Recent movements of the Ministry of Finance show that the laws are not as immovable as they are painted. This month, the Secretary of State for Budgets, Alberto Nadal, approved an exception to the budgetary rule that allows the expenditure of an additional 6.7 million euros in 2018 to the Center for Energy, Environmental and Technological Research, another affected OPI in which hundreds of scientists signed a complaint manifesto for their situation of “collapse” published by this newspaper. A spokesman for the Ministry of Economy’s R + D + i secretariat of state explains that this department will support a plan to decentralize the IEO and adds that the Treasury has been asked “not to apply the prior intervention to the IPOs or at least it is restricted to certain files “.

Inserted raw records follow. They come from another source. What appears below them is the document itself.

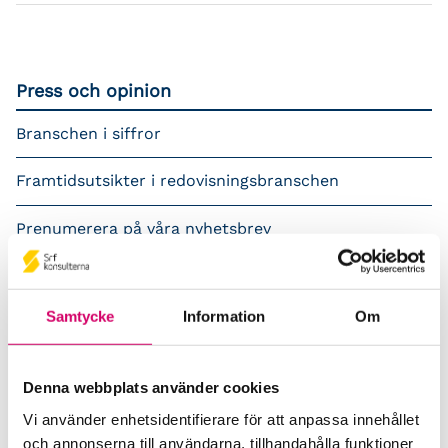
Press och opinion
Branschen i siffror
Framtidsutsikter i redovisningsbranschen
Prenumerera på våra nyhetsbrev
Pressrum
Samtycke
Information
Om
Påverkansarbete
Remisser
Denna webbplats använder cookies
Samverkan med myndigheter och organisationer
Vi använder enhetsidentifierare för att anpassa innehållet
och annonserna till användarna, tillhandahålla funktioner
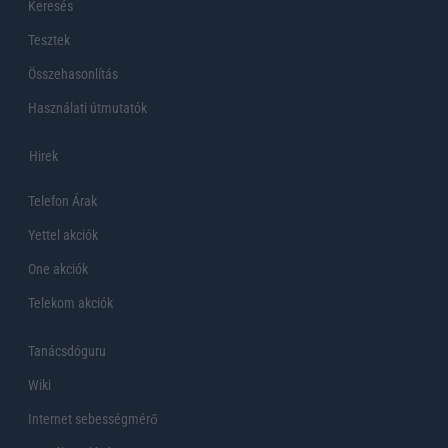
Keresés
Tesztek
Összehasonlítás
Használati útmutatók
Hirek
Telefon Árak
Yettel akciók
One akciók
Telekom akciók
Tanácsdóguru
Wiki
Internet sebességmérő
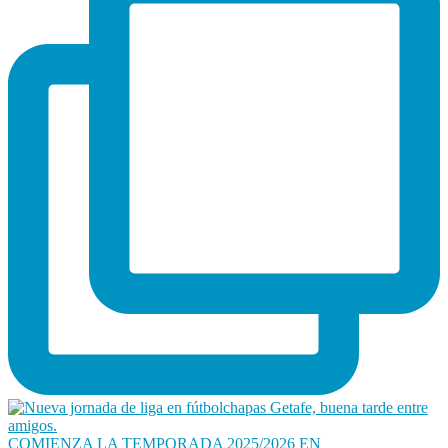
COMIENZA LA TEMPORADA 2025/2026 EN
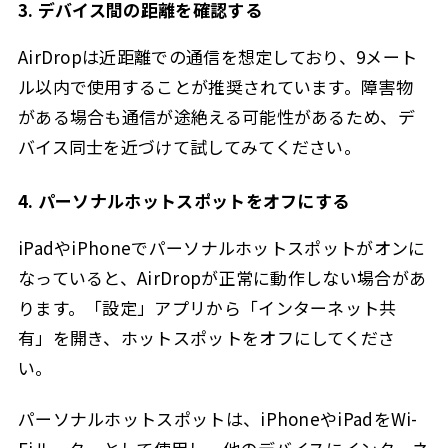
3. デバイス間の距離を確認する
AirDropは近距離での通信を想定しており、9メート
ル以内で使用することが推奨されています。障害物
がある場合も通信が途絶える可能性があるため、デ
バイス同士を近づけて試してみてください。
4. パーソナルホットスポットをオフにする
iPadやiPhoneでパーソナルホットスポットがオンに
なっていると、AirDropが正常に動作しない場合があ
ります。「設定」アプリから「インターネット共
有」を開き、ホットスポットをオフにしてくださ
い。
パーソナルホットスポットは、iPhoneやiPadをWi-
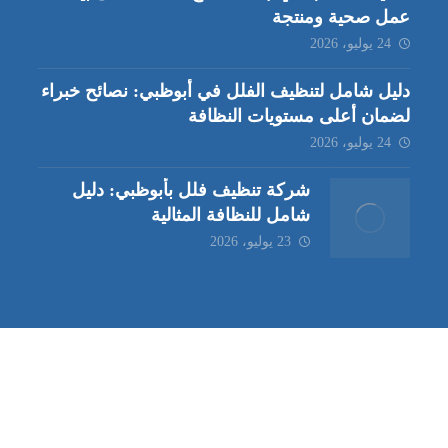
عمل صحية ومنتجة
24 يوليو، 2026
دليل شامل لتنظيف الفلل في أبوظبي: نصائح خبراء
لضمان أعلى مستويات النظافة
24 يوليو، 2026
شركة تنظيف فلل بأبوظبي: دليل
شامل للنظافة المثالية
23 يوليو، 2026
ب | مكافحة حشرات العين |
مكافحة حشرات
|
خدمات مكافحة حشر
ة تنظيف كنب | شركة مكافحة حشرات |
خدمات مكافحة حشرات الع
ظيف في العين
| شركة تنظيف |
شركة تنظيف ابوظبي
| شركة مكافحة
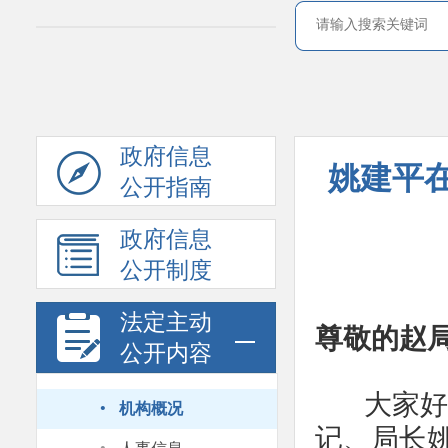
政府信息
姚建平
公开指南
政府信息
公开制度
法定主动
尊敬的赵
公开内容
·
大家好，
机构概况
记、局长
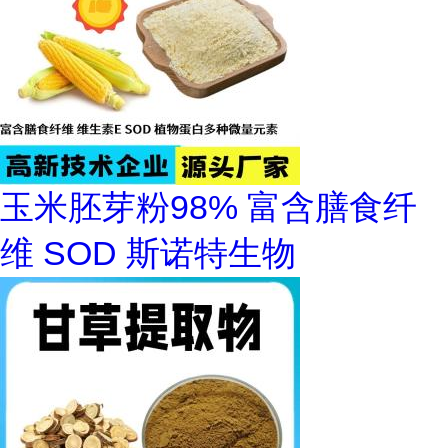
玉米胚芽粉98% 富含膳食纤
维 SOD 斯诺特生物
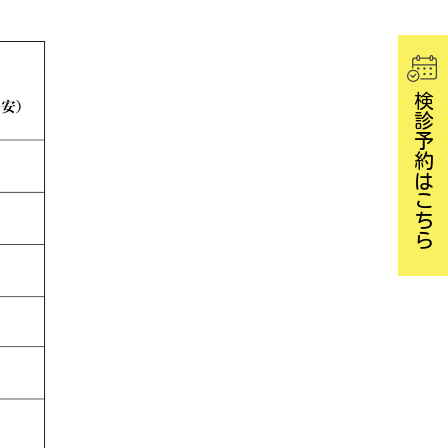
検診予約はこちら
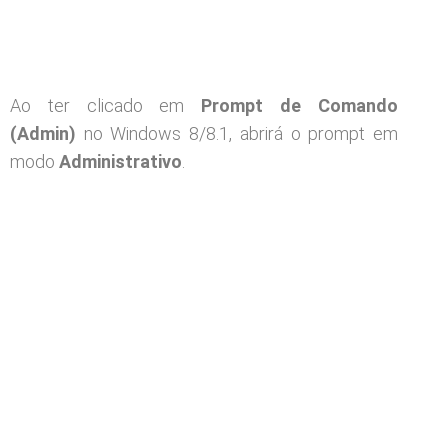
Ao ter clicado em
Prompt de Comando
(Admin)
no Windows 8/8.1, abrirá o prompt em
modo
Administrativo
.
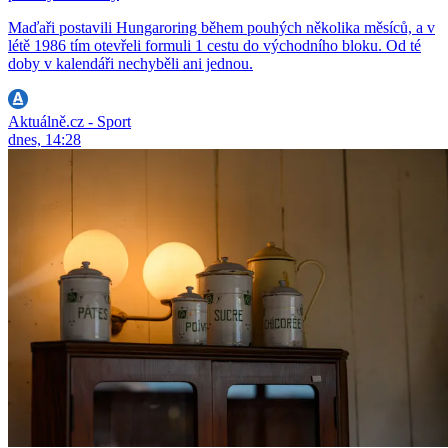
Maďaři postavili Hungaroring během pouhých několika měsíců, a v
létě 1986 tím otevřeli formuli 1 cestu do východního bloku. Od té
doby v kalendáři nechyběli ani jednou.
Aktuálně.cz - Sport
dnes, 14:28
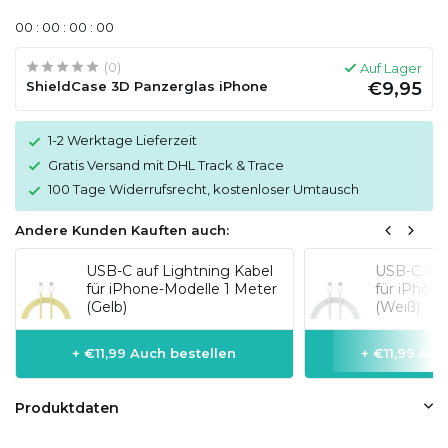
0
0
:
0
0
:
0
0
:
0
0
(0)
Auf Lager
ShieldCase 3D Panzerglas iPhone
€9,95
1-2 Werktage Lieferzeit
Gratis Versand mit DHL Track & Trace
100 Tage Widerrufsrecht, kostenloser Umtausch
Andere Kunden Kauften auch:
USB-C auf Lightning Kabel
USB-C auf
für iPhone-Modelle 1 Meter
für iPhon
(Gelb)
(Weiß)
+ €11,99 Auch bestellen
+ €11,99 Auc
Produktdaten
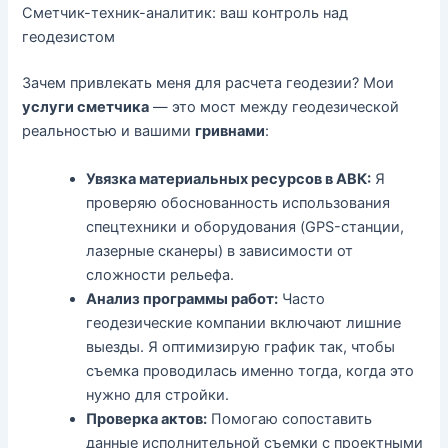
Сметчик-техник-аналитик: ваш контроль над
геодезистом
Зачем привлекать меня для расчета геодезии? Мои
услуги сметчика
— это мост между геодезической
реальностью и вашими
гривнами
:
Увязка материальных ресурсов в АВК:
Я
проверяю обоснованность использования
спецтехники и оборудования (GPS-станции,
лазерные сканеры) в зависимости от
сложности рельефа.
Анализ программы работ:
Часто
геодезические компании включают лишние
выезды. Я оптимизирую график так, чтобы
съемка проводилась именно тогда, когда это
нужно для стройки.
Проверка актов:
Помогаю сопоставить
данные исполнительной съемки с проектными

On Tuesday, Finance Minister Cristóbal Montoro explained that the budget proposal for 2018 includes an increase of 8.3% for civil and military investigation. But many researchers think that the important thing is not money, but to change the laws that are paralyzing the investigation. “Although these regulations affect us all, the most punished are the middle classes of research, to the point that some centers are at risk of disappearing,” explains Luis Serrano, president of Somma, the union of 41 centers and Severo Ochoa and María de Maeztu units that receive additional funding from the Government for their high quality. A few days ago, Serrano met with parliamentary groups to propose urgent legal reforms in the rules of public procurement and the VAT refund, among other issues that threaten to stop the research activity in its tracks. “Everyone agrees that the laws are approved without taking into account the science and have presented initiatives not law to try to solve it, but from there they have to go climbing up and in the end they run into the Treasury,” he says. Once the laws are approved, it is more complicated to change them, especially in a political situation like the current one, which is why Serrano advocates the creation of a science advisory office both in Parliament and in the presidency of the Government, as happens in other countries. . “Science should be a matter of country.